Maitotoxin-induced membrane blebbing and cell death in bovine aortic endothelial cells
Rammelkamp Center for Education and Research, Metrohealth Medical Center, and Department of Physiology and Biophysics, Case Western Reserve University School of Medicine, Cleveland, Ohio, USA
BMC Physiology 2001, 1:2 doi:10.1186/1472-6793-1-2Published: 6 February 2001
Maitotoxin, a potent cytolytic agent, causes an increase in cytosolic free Ca2+ concentration ([Ca2+]i) via activation of Ca2+-permeable, non-selective cation channels (CaNSC).
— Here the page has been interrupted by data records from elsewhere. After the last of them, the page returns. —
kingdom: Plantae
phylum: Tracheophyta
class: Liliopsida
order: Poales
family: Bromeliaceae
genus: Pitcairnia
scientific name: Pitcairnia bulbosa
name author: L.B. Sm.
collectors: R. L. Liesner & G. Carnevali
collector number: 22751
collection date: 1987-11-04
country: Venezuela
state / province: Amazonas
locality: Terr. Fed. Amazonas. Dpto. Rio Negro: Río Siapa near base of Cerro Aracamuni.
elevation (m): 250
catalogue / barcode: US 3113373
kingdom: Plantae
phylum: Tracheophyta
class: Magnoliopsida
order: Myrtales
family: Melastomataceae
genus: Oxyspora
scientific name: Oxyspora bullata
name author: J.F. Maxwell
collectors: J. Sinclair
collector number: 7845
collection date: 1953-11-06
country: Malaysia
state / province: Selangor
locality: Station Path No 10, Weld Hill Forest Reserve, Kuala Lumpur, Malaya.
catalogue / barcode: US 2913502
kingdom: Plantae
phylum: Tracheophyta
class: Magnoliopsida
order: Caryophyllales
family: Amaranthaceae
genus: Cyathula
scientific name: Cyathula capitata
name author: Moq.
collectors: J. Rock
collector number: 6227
Channel activation is followed by formation of large endogenous pores that allow ethidium and propidium-based vital dyes to enter the cell. Although activation of these cytolytic/oncotic pores, or COP, precedes release of lactate dehydrogenase, an indication of oncotic cell death, the relationship between CaNSC, COP, membrane lysis, and the associated changes in cell morphology has not been clearly defined. In the present study, the effect maitotoxin on [Ca2+]i, vital dye uptake, lactate dehydrogenase release, and membrane blebbing was examined in bovine aortic endothelial cells.
Maitotoxin produced a concentration-dependent increase in [Ca2+]i followed by a biphasic uptake of ethidium. Comparison of ethidium (Mw 314 Da), YO-PRO-1 (Mw 375 Da), and POPO-3 (Mw 715 Da) showed that the rate of dye uptake during the first phase was inversely proportional to molecular weight, whereas the second phase appeared to be all-or-nothing. The second phase of dye uptake correlated in time with the release of lactate dehydrogenase. Uptake of vital dyes at the single cell level, determined by time-lapse videomicroscopy, was also biphasic. The first phase was associated with formation of small membrane blebs, whereas the second phase was associated with dramatic bleb dilation.
These results suggest that maitotoxin-induced Ca2+ influx in bovine aortic endothelial cells is followed by activation of COP. COP formation is associated with controlled membrane blebbing which ultimately gives rise to uncontrolled bleb dilation, lactate dehydrogenase release, and oncotic cell death.